Лодка продолжала наклоняться носом вниз. Цепляясь за переборки, мы с командиром бросились к карте. Действительно, увлекшись атакой, мы проглядели находившуюся в районе нашей циркуляции одиноко стоящую подводную скалу, помеченную на 60 футах глубины, не имеющей значения для надводных судов. Очевидно, скала была остроконечной формы, вроде сахарной головы, на которую мы и сели кормовой цистерной.

– Надо же было так потрафить, – волновался командир. – Ведь если нарочно в нее целить, так не попадешь ни за что в жизни. Откачивай среднюю! – приказал он.

Лодка висела на скале носом вниз, с дифферентом градусов тридцать, что крайне неприятно действовало на нервы, вызывая чувство, близкое к тошноте.

Помпа с оглушительным стуком начала откачивать среднюю балластную цистерну. Дифферент стал выравниваться понемногу. Старший офицер отправился в обход всех помещений осматривать, не появилось ли где-нибудь течи.

Течи не было. Пробоина оказалась в кормовой цистерне, за водонепроницаемой переборкой, что не представляло опасности для лодки, но лишало ее возможности всплывать до полного надводного положения и тем углубляло нашу надводную осадку, сокращая выбор фарватеров при возвращении к нашим берегам.

Кроме того, обстоятельство это замедляло наш надводный ход и ухудшало управляемость и поворотливость лодки.

Мы всплыли немного, чтобы отцепиться от скалы, и стали спешно отходить в сторону, из-под пути следования пароходов.

Спустя некоторое время поднялись на 30 футов и выставили перископы. Кругом было пусто.
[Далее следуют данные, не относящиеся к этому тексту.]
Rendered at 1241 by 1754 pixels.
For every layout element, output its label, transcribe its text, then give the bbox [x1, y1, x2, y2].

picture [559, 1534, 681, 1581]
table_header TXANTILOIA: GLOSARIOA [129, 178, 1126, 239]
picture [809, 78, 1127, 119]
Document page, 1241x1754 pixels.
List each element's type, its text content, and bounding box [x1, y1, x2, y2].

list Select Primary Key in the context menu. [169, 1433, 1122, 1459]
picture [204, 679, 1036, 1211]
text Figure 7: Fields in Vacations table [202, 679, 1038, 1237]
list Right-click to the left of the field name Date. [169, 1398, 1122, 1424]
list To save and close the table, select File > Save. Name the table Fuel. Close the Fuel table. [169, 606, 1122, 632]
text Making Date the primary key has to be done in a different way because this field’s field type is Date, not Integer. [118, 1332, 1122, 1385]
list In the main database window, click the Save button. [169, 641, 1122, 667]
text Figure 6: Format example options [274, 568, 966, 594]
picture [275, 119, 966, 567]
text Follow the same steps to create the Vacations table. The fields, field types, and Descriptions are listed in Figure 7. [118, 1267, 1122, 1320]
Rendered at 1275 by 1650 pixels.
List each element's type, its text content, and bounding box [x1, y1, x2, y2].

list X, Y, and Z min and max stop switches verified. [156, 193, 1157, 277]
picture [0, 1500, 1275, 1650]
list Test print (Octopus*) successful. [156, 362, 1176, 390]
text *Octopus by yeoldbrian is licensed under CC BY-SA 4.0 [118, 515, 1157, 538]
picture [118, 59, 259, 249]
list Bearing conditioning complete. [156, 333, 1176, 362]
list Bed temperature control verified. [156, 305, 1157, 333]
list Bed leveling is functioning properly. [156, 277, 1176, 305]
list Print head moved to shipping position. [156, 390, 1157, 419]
Маяк едва виднелся на горизонте.

Авария наша не мешала подводному ходу, и мы продолжали наблюдение за морем.

С наступлением темноты всплыли до позиционного (полуподводного) положения и начали зарядку аккумуляторов. Тут наша авария дала себя почувствовать следующим неудобством. Обычный в осеннее время на Балтийском море зюд-вест развел довольно сильную волну, которая стала заливать мостик и захлестывать выходной люк, попадая внутрь лодки. Мостик с выходным люком в позиционном положении лодки возвышался над уровнем моря всего на 5–6 футов. Пробоина не давала нам возможности подняться выше. Держать же водонепроницаемую крышку люка закрытой во время производства зарядки было нельзя, так как на зарядку работали дизеля, поглощавшие массу воздуха, вследствие чего люк должен был быть открыт все время настежь.